# Field gates



## johnfarris (16 May 2018)

I am going to make some field gates for my driveway out of hardwood. So i am researching how they are constructed. The are obviously m&t but are they through or stub? I am guessing they are pegged.

John


----------



## St.J (16 May 2018)

Some are stub. Some are through. Some are wedged. Some are pegged.
This is entertaining: http://www.pbs.org/video/the-woodwright ... ield-gate/


----------



## johnfarris (16 May 2018)

St.J":32gnqu37 said:


> Some are stub. Some are through. Some are wedged. Some are pegged.
> This is entertaining: http://www.pbs.org/video/the-woodwright ... ield-gate/



Then which is considered to be the best method?


----------



## Beau (16 May 2018)

Would't want to say what is best but made an oak gate for a client 20+ years ago with stub tenons and oak pegs and it's still fine. 

Our farms field gates are all stub tenons but most of them have bolts for pegs.


----------



## johnfarris (16 May 2018)

Beau":2s017osa said:


> Would't want to say what is best but made an oak gate for a client 20+ years ago with stub tenons and oak pegs and it's still fine.
> 
> Our farms field gates are all stub tenons but most of them have bolts for pegs.



Thanks for replying
Did you use air dried or kiln? also are the braces M&T?


----------



## Beau (17 May 2018)

It's a long time ago but I suspect it was air dried. Doubt I could have got kiln dried stock for the 3" thick uprights. I can probably get a picture some time as it's on the road near by. Doesn't look so good now as they have had 20+ years with no attention! Used Sikens Novatech on them and it looked great fro around 6-7 years and even made the bolts used on the diagonals look like they were brass


----------



## Lons (17 May 2018)

I'd be interested in the pics also if you can post any as I'm seriously thinking of making field gates for mine. I'd want a small service gate around 1 metre wide though along with the larger one and probably use softwood due to cost.

So, watching your thread with interest John.

cheers
Bob


----------



## Phil Pascoe (17 May 2018)

From the limited amount of outdoor stuff I've made, the one thing I would say is if you can avoid exposed end grain do it and cap any end grain left anything like horizontal.


----------



## Racers (17 May 2018)

As per usual St Roy has the answer

http://www.pbs.org/video/the-woodwright ... ield-gate/

Pete


----------



## ScaredyCat (17 May 2018)

Well, I'm more and more convinced of "the fundamental interconnectedness of all things" as I was looking at this today....

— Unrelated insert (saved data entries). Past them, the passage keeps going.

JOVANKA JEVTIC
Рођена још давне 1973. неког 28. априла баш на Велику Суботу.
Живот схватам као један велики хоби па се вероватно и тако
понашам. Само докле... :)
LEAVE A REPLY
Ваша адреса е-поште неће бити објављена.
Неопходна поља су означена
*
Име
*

www.snugcottagehardware.com/Plans%20and%20Projects%20Pages/Gate%20Plans%20Intro/Gate%20Plans%20Homepage.html



.


----------



## St.J (17 May 2018)

johnfarris":1kqpa812 said:


> St.J":1kqpa812 said:
> 
> 
> > Some are stub. Some are through. Some are wedged. Some are pegged.
> ...



In my opinion anything you can do to reduce the exposure of end grain in exterior joinery is a good idea. End grain soaks up moisture more easily and therefore allows rot more quickly. So stub tenons would be my preference. Many are built with through tenons, perhaps because some setups make that an easier way to build. There was a chap at the Bodgers’ Ball last weekend with a gate that used through tenons and plate 98 of Woodland Crafts in Britain seems to show a field gate with a through tenon (though it’s a fuzzy photo.
What timber are you planning to use?


----------



## Beau (18 May 2018)

Popped down the road to take a picture of the gate I previously made and tried to download pictures but the forum wont except them even though I have shrunk them down to 240KB.

Anyway I didn't use pegs on the tenons as I had thought but used the coach bolts which I now remember were draw bored to help pull the tenons in agains their shoulders. If you want the pictures PM your Email and I can send them over.


----------



## johnfarris (8 Jun 2018)

St.J":9v5aeo83 said:


> johnfarris":9v5aeo83 said:
> 
> 
> > St.J":9v5aeo83 said:
> ...



Was planning on using Iroko but my local wood yard is offering Albizia as a cheaper alternative. Cannot find much info on Albiza so I am a little reluctant to use it


----------